External connection proxies are used to mask the destination of C2 traffic and are typically implemented with port redirectors. Compromised systems outside of the victim environment may be used for these purposes, as well as purchased infrastructure such as cloud-based resources or virtual private servers. Proxies may be chosen based on the low likelihood that a connection to them from a compromised system would be investigated. Victim systems would communicate directly with the external proxy on the Internet and then the proxy would forward communications to the C2 server.
APT28 used other victims as proxies to relay command traffic, for instance using a compromised Georgian military email server as a hop point to NATO victims. The group has also used a tool that acts as a proxy to allow C2 even if the victim is behind a router. APT28 has also used a machine to relay and obscure communications between CHOPSTICK and their server.
MuddyWater has controlled POWERSTATS from behind a proxy network to obfuscate the C2 location. MuddyWater has used a series of compromised websites that victims connected to randomly to relay information to command and control (C2).
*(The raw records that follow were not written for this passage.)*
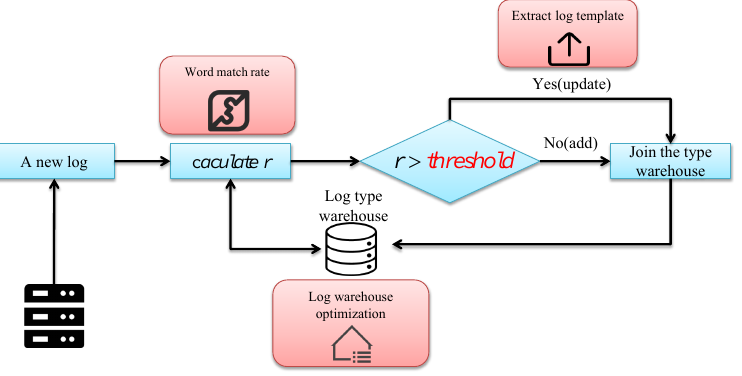
Figure 1. The Flow Chart of Online log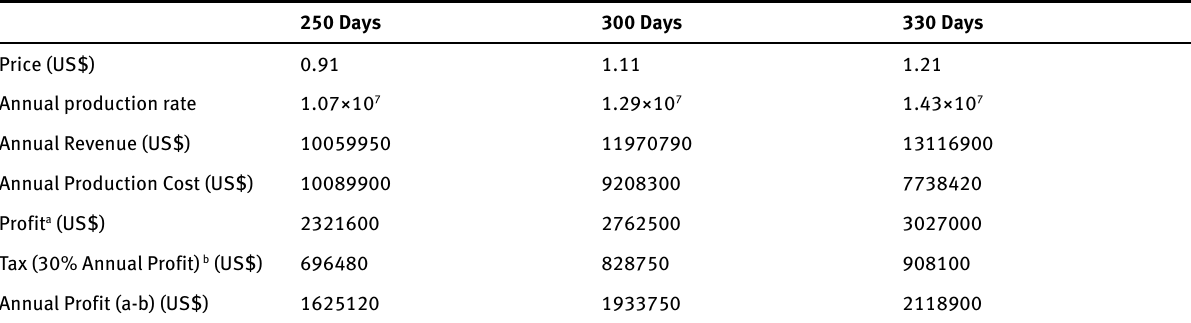
Table 4 : Annual profitability of the cookies production plant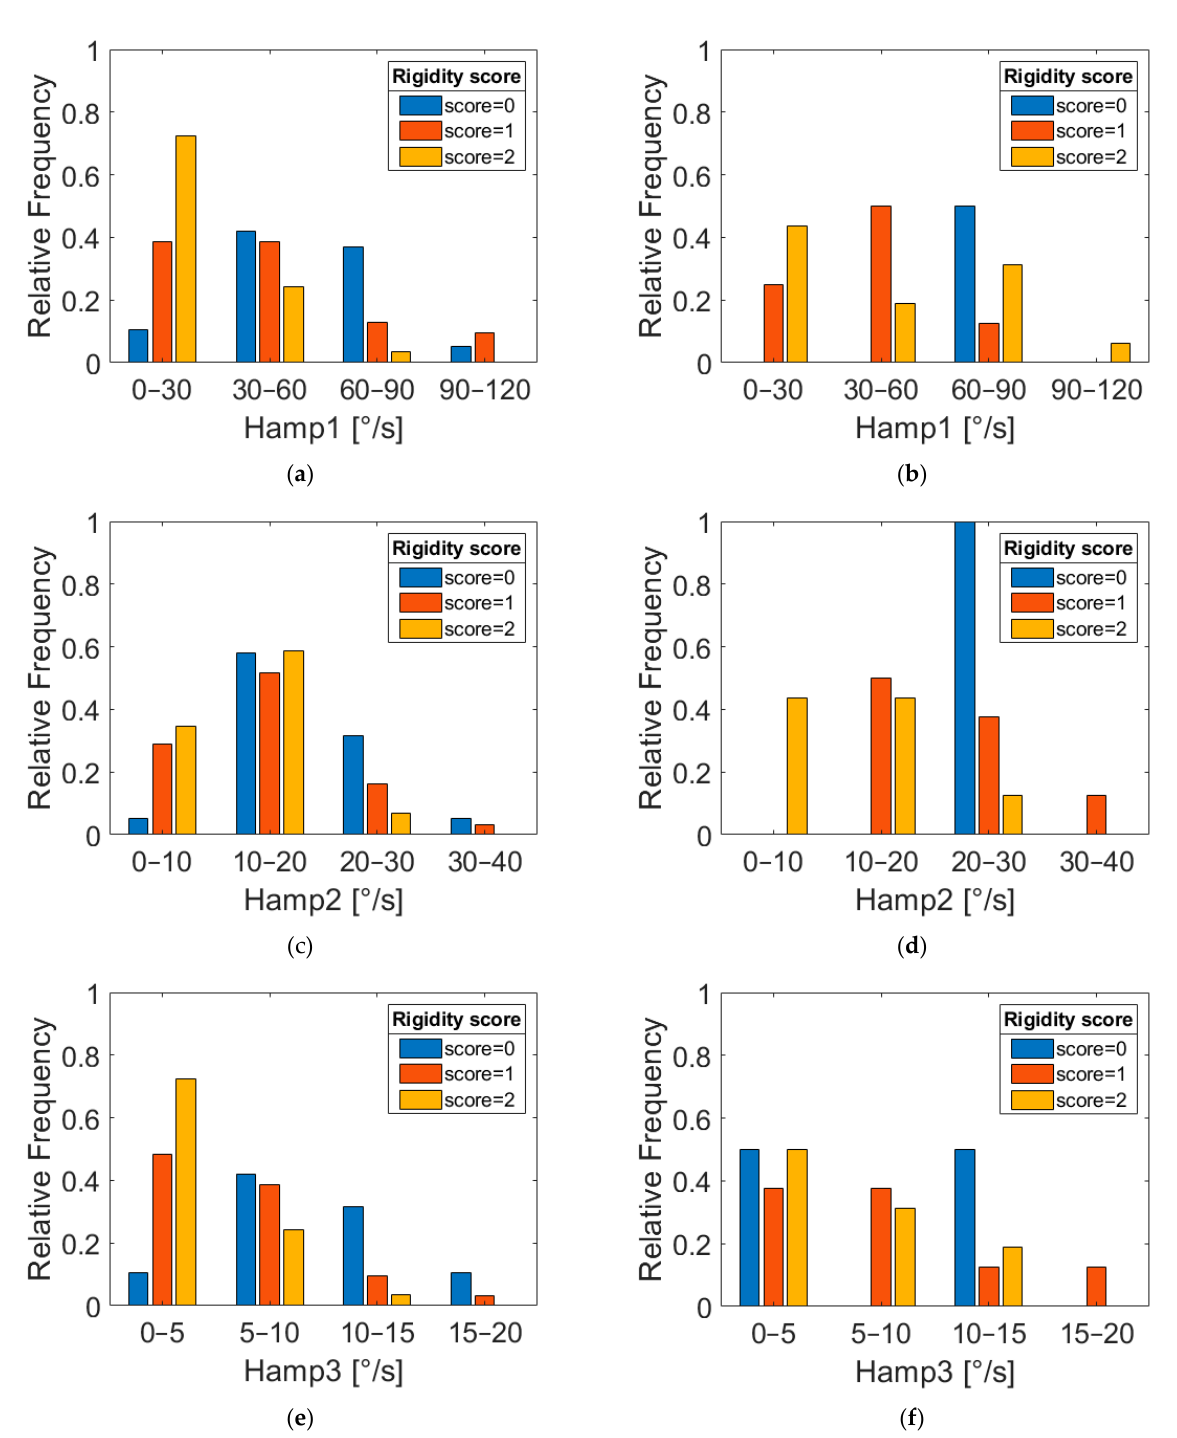
Figure 6. Relative frequency distributions of features Hamp1, Hamp2 and Hamp3 for PD-DN ( a , c , e ) and PD-OFF ( b , d , f ) subjects grouped according to three different UPDRS rigidity scores (item 3.3).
|Network Intrusion Prevention||
Network intrusion detection and prevention systems that use network signatures to identify traffic for specific adversary malware can be used to mitigate activity at the network level. Signatures are often for unique indicators within protocols and may be based on the specific C2 protocol used by a particular adversary or tool, and will likely be different across various malware families and versions. Adversaries will likely change tool C2 signatures over time or construct protocols in such a way as to avoid detection by common defensive tools.
Analyze network data for uncommon data flows, such as a client sending significantly more data than it receives from an external server. Processes utilizing the network that do not normally have network communication or have never been seen before are suspicious. Analyze packet contents to detect communications that do not follow the expected protocol behavior for the port that is being used.